DOCUMENT SEGMENT:
┏━━
Creating a workflow with different container images

This guide helps you to create a workflow with tasks that have different task configs and different container applications. This can have variety of applications like keeping different configuration (resources and container image) for steps requiring GPUs and steps not requiring GPUs

In this example, We will write a simple workflow to get the latest price of Bitcoin, Ethereum, and Litecoin, the main aim of this example is to understand the different types of configs. we will create two configs, one for GPU and one for CPU like this.

Prerequsite

Before you proceed with the guide, make sure you have the following:

  • Truefoundry CLI: Set up and configure the TrueFoundry CLI tool on your local machine by following the Setup for CLI guide.
┗━━
RECORDS PROVIDED:
┏━━
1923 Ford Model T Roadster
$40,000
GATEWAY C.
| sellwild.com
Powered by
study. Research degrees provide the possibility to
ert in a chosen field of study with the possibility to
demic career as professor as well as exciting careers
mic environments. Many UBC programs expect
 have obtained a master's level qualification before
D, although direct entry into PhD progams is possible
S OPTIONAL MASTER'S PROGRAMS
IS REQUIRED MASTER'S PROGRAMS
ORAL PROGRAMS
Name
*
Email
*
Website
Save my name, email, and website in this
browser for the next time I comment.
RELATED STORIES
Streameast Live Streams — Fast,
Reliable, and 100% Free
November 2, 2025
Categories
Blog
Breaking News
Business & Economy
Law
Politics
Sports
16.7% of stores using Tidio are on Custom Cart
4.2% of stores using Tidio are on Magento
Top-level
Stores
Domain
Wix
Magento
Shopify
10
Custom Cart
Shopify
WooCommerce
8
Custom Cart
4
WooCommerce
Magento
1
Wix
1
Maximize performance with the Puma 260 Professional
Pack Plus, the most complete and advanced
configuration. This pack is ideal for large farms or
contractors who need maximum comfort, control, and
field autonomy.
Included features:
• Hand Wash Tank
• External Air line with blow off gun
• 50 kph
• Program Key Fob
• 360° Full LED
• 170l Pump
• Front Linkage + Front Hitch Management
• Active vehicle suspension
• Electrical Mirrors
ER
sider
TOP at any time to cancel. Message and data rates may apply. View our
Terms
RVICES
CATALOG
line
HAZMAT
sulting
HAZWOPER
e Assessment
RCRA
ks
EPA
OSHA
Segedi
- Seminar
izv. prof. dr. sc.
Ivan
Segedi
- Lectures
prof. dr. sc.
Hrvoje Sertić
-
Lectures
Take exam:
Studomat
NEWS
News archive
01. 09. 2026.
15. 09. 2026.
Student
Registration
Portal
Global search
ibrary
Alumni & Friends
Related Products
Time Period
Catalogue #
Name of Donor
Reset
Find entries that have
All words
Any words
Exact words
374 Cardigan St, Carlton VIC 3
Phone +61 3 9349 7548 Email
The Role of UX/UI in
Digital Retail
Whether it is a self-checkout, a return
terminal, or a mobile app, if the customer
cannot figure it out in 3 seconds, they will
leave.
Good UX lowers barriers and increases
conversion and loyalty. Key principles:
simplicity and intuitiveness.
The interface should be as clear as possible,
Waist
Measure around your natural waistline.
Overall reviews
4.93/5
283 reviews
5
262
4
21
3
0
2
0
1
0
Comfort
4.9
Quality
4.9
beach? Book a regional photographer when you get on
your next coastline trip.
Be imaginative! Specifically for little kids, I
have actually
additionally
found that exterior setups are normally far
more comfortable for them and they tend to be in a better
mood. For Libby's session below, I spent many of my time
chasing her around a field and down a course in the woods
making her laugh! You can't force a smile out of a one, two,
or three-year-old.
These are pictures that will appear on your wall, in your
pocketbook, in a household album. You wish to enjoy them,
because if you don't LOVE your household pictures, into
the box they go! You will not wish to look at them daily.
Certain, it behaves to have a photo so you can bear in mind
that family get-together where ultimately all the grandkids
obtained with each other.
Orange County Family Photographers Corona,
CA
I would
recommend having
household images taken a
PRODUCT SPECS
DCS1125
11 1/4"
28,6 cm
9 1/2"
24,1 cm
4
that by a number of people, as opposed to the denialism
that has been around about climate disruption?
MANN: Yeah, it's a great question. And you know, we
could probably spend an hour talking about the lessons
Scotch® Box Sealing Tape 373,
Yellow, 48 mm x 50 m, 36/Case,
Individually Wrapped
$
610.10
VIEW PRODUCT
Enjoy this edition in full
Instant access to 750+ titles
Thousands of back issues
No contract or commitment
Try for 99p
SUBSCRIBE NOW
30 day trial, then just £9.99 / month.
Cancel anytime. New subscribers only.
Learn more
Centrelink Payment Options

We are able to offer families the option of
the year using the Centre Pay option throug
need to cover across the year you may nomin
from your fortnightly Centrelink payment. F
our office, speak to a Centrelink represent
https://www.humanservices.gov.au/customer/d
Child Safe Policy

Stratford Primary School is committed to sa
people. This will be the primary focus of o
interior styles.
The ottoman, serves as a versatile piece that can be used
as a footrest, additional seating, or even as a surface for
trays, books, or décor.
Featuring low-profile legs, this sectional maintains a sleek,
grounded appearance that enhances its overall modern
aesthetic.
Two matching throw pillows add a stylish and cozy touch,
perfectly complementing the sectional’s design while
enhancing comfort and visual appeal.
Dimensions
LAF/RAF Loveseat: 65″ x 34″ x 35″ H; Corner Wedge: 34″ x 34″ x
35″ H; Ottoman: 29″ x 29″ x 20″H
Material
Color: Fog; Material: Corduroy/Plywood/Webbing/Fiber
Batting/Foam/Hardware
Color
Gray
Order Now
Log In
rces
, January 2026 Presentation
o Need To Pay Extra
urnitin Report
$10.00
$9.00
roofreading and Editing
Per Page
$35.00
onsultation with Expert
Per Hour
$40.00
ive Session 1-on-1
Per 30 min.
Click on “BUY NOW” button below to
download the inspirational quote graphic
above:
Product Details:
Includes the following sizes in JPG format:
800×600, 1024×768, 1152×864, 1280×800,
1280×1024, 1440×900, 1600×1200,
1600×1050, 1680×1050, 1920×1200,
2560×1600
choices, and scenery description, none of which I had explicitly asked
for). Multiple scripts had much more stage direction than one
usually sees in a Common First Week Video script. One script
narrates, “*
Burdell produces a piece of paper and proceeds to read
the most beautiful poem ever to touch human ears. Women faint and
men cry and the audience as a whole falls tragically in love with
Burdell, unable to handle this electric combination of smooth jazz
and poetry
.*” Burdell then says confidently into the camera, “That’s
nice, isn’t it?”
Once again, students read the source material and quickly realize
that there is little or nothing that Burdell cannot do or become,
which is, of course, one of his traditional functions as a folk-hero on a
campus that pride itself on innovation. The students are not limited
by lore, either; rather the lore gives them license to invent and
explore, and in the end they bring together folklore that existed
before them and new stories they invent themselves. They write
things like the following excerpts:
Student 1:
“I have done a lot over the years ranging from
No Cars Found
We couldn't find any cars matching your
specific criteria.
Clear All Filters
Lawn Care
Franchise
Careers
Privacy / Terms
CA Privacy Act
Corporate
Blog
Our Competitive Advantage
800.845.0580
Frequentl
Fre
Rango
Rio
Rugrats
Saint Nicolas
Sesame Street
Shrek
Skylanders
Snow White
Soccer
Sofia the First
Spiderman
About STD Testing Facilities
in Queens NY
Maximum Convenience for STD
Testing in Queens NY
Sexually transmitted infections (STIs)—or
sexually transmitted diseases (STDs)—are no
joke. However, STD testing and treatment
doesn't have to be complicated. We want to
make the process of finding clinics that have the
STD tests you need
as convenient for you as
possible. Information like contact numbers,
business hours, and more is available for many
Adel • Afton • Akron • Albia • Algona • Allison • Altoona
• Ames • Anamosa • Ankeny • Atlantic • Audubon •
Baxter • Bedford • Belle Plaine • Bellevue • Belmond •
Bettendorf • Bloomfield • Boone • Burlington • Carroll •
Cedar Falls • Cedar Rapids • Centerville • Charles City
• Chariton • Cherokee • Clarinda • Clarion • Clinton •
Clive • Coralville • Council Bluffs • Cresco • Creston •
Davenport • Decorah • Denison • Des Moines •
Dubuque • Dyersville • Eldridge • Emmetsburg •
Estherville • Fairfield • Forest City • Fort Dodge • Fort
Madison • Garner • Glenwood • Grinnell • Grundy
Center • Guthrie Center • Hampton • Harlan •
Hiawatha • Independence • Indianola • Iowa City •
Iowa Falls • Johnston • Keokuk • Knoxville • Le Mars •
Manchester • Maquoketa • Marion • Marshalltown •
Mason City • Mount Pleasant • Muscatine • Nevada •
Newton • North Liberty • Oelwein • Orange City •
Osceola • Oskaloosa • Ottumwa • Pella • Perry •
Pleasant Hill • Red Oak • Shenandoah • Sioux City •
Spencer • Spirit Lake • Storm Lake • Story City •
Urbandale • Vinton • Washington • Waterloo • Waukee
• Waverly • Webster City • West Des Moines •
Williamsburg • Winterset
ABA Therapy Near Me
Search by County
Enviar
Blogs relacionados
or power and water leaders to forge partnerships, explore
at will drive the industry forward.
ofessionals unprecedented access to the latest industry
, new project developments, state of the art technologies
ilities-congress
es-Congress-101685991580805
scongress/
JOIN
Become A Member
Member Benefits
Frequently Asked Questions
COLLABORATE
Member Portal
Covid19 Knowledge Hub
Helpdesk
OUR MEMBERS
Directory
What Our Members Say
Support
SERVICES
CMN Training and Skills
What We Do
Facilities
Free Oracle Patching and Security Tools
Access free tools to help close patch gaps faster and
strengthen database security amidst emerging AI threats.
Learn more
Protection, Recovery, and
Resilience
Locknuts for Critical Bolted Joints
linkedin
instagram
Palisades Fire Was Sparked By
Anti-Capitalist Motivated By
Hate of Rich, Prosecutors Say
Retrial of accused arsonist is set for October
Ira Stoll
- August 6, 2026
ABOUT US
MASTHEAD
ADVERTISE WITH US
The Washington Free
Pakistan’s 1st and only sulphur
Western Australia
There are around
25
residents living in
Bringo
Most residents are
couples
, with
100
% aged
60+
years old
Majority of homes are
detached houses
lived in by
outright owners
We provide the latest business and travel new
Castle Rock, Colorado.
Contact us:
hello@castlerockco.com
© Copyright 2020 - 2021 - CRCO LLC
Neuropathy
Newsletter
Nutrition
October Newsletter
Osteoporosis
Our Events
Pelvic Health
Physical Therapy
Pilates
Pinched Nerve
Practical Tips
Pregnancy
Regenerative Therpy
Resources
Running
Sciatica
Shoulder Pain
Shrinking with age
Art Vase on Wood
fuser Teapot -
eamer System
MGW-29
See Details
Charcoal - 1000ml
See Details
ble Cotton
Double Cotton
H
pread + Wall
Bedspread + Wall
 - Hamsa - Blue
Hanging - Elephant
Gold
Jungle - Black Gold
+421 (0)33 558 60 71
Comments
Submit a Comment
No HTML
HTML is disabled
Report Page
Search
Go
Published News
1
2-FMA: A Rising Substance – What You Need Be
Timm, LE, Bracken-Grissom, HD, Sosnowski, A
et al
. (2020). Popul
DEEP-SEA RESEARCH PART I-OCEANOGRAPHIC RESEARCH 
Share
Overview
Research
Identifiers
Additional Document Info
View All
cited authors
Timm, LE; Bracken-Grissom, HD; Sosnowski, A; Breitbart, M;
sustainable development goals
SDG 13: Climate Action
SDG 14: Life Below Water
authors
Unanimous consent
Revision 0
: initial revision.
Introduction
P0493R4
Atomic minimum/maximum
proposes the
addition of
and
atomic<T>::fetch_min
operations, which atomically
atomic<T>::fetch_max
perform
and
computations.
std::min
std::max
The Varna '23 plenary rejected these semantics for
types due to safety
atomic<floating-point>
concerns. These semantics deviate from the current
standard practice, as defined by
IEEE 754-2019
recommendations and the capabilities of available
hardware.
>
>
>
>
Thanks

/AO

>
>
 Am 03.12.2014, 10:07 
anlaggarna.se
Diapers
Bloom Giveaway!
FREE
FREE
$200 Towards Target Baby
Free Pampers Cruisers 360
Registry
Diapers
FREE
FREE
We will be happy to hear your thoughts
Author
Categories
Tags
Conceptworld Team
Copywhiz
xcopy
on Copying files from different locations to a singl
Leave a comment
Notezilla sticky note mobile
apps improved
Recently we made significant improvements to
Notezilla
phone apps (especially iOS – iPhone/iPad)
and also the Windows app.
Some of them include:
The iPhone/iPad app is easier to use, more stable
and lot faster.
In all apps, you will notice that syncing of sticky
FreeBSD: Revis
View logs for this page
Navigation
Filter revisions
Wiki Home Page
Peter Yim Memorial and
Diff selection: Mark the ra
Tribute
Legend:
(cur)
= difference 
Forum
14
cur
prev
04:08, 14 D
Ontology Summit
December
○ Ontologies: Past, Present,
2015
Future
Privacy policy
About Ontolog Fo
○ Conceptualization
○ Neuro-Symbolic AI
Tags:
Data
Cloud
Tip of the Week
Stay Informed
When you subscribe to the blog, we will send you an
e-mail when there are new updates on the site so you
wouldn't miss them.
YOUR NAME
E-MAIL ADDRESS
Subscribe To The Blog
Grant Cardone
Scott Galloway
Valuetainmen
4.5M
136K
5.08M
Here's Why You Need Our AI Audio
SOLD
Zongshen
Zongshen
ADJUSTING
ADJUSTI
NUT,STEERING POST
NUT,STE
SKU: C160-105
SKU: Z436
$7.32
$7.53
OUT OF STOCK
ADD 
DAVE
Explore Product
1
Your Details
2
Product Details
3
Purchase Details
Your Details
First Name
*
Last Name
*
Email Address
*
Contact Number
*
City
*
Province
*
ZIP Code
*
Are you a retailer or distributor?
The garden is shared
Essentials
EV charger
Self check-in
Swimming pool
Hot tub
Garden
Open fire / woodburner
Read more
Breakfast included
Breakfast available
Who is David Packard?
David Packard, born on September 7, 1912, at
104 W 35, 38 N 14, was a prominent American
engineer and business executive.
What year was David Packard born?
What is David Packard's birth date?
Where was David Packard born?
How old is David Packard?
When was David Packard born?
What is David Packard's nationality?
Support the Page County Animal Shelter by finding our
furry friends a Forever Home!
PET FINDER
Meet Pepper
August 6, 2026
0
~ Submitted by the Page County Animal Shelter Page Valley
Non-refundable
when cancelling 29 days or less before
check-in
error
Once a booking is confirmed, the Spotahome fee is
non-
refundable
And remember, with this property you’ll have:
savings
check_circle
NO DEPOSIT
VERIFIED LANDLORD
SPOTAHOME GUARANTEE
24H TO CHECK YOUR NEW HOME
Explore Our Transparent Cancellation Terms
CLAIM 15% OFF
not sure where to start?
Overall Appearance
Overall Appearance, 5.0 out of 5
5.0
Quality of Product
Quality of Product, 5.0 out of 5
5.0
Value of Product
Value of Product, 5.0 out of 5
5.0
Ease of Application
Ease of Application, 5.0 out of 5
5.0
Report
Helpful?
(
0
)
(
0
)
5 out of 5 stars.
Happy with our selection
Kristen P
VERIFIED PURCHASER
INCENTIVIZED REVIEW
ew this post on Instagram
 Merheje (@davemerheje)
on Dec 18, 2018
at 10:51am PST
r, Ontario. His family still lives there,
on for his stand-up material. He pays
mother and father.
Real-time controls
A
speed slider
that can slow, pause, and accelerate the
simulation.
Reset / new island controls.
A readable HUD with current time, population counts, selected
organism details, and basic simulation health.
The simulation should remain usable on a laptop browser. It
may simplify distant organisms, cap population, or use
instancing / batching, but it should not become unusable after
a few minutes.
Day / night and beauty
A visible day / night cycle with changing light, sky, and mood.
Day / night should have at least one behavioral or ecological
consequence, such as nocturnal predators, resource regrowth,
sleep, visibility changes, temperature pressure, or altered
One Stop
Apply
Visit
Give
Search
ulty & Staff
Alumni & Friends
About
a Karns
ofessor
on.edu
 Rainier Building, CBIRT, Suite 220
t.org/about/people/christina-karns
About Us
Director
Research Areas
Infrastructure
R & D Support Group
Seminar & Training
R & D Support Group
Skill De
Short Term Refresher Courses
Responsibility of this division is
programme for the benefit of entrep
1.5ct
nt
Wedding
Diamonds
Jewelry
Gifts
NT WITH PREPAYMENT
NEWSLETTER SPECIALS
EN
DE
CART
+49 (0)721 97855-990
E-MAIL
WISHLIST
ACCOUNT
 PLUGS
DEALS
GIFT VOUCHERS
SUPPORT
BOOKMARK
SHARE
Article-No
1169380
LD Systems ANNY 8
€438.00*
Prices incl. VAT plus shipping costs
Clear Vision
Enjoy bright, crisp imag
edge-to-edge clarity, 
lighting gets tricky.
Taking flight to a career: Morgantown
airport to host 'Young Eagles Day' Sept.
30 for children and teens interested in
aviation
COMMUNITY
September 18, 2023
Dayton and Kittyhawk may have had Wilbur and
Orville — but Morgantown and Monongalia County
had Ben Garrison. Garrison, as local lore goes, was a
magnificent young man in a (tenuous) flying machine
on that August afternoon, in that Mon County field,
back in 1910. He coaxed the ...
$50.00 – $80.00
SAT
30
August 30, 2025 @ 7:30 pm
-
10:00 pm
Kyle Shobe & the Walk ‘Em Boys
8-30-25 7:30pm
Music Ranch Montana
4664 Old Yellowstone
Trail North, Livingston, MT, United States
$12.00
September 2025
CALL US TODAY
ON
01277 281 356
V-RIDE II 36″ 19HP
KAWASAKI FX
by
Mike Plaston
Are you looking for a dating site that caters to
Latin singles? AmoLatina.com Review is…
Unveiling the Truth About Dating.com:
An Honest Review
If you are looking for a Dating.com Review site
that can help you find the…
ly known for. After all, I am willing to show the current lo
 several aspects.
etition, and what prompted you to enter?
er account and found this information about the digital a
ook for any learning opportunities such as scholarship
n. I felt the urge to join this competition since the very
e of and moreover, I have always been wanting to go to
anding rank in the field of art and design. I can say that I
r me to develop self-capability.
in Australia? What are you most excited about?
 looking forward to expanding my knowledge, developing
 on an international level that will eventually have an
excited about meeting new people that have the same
┗━━
APPLY WHAT YOU READ:
1. Copy the passage of the container-images workflow guide that opens with the words "Creating a workflow" and closes with "for CLI guide.".
2. Pick up the guide on building a workflow with different container images right after its last sentence and keep writing it.

ANSWERS TO THE EXERCISE:
1.
Creating a workflow with different container images

This guide helps you to create a workflow with tasks that have different task configs and different container applications. This can have variety of applications like keeping different configuration (resources and container image) for steps requiring GPUs and steps not requiring GPUs

In this example, We will write a simple workflow to get the latest price of Bitcoin, Ethereum, and Litecoin, the main aim of this example is to understand the different types of configs. we will create two configs, one for GPU and one for CPU like this.

Prerequsite

Before you proceed with the guide, make sure you have the following:

  • Truefoundry CLI: Set up and configure the TrueFoundry CLI tool on your local machine by following the Setup for CLI guide.

2.
  • Workspace: To deploy your workflow, you'll need a workspace. If you don't have one, you can create it using this guide: Creating a Workspace or seek assistance from your cluster administrator.

Creating the workflow

Create a workflow.py where we will write the code for our workflow and place in the project root folder. (With other dependent files and requirements.txt)

workflow.py

from truefoundry.workflow import (
    task,
    workflow,
    PythonTaskConfig,
    TaskPythonBuild,
)
from truefoundry.deploy import Resources, NvidiaGPU
import requests
import json

cpu_config = PythonTaskConfig(
    image=TaskPythonBuild(
        python_version="3.9",
        pip_packages=["truefoundry[workflow]==0.4.8"],
        # requirements_path="requirements.txt"
    ),
    resources=Resources(cpu_request=0.5)
)

gpu_config = PythonTaskConfig(
    image=TaskPythonBuild(
        python_version="3.9",
        pip_packages=["truefoundry[workflow]==0.4.8", "pynvml==11.5.0"],
        # requirements_path="requirements.txt",
        cuda_version="11.5-cudnn8",
    ),
    env={
        "NVIDIA_DRIVER_CAPABILITIES": "compute,utility",
        "NVIDIA_VISIBLE_DEVICES": "all",
    },
    resources=Resources(cpu_request=1.5, devices=[NvidiaGPU(name="T4", count=1)])
)


# Python Task: Fetch real-time prices for multiple cryptocurrencies from the CoinGecko API
@task(task_config=cpu_config)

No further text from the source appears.